The state police on Tuesday issued Murray a ticket for speeding, not wearing a seat belt and a lane violation in connection with the pre-dawn highway crash.
The police report shows Murray may have briefly fallen asleep at the wheel. The report showed no attempt to brake before the accident.
Murray said he takes responsibility for the Nov. 2 accident on Interstate 190 in Sterling, which occurred at about 5:30 a.m.
The report appears at odds with comments that Murray made after the accident.
At the time, Murray told reporters that he was driving around the speed limit and wearing his seat belt.

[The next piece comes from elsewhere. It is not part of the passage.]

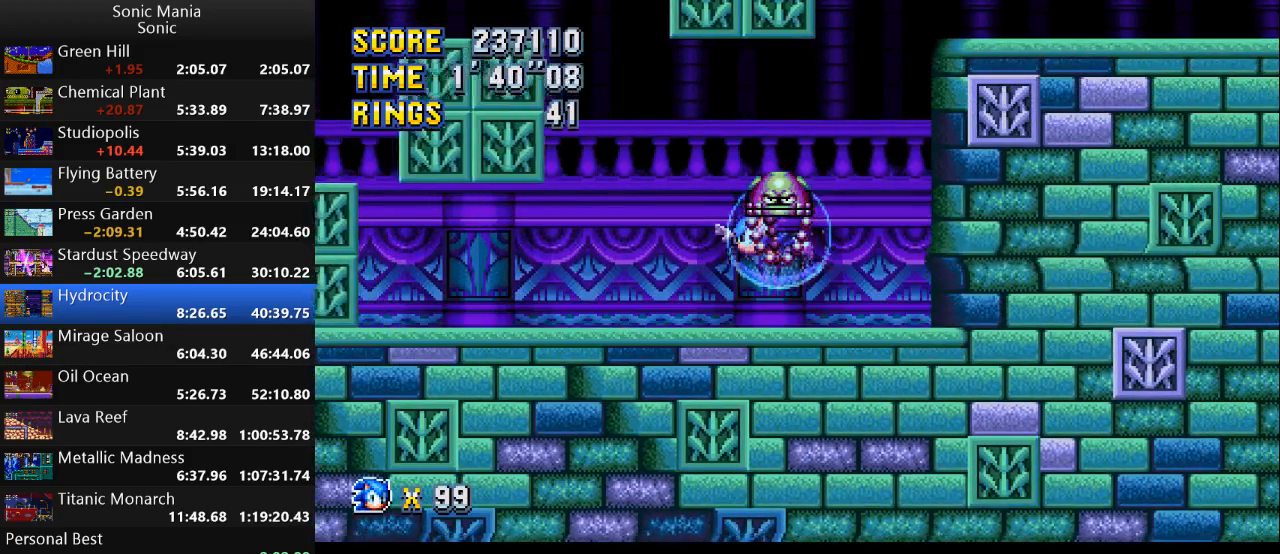
{"buttons": ["A", "B"], "left_stick": "down", "right_stick": "center", "events": [[33, "A", "up"], [67, "A", "down"], [100, "left_stick", "right"], [167, "A", "up"], [167, "B", "down"], [200, "B", "up"], [200, "left_stick", "left"], [267, "A", "down"], [333, "B", "down"], [333, "left_stick", "right"], [367, "A", "up"], [367, "B", "up"], [400, "A", "down"], [467, "left_stick", "down"], [500, "B", "down"]]}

Murray said he asked for a field sobriety test and the test showed a zero blood-alcohol reading.
Murray also asked state police to release information recorded by the car's "black box" at the time of the accident.
The data showed that the state-owned Crown Victoria that Murray was driving was traveling south on Route 190 at speeds ranging from a low of 75 mph to a high of 99 mph before traveling off of the west shoulder of the roadway.
The car traveled another 140 feet across the grass shoulder before striking a rock ledge and flipping.
At the time of impact, the car was moving at about 92 mph, although the car's top recorded speed was 108 mph about half a second before impact.
After hitting the ledge the car traveled another 232 feet in a southerly direction while rotating clockwise and rolling over, according to the report.
The "black box" data also showed there was no braking before impact and that Murray was not wearing a seat belt.
In a statement, Murray said police told him that the data is "consistent with what happens when someone falls asleep at the wheel and I believe that is what caused my accident."
At the time, Murray said he had left his Worcester home in the early morning hours to survey damage from a recent snowstorm and pick up coffee and newspapers when his car hit a patch of black ice and rolled over.
In a statement issued Tuesday, Murray said he takes full responsibility for the accident.
"I am grateful that I am OK and that no one was injured," he said. "Accidents happen quickly and mine was a serious one. I appreciate the response and the work of the State Police and I am especially thankful for all of the good wishes my family and I have received."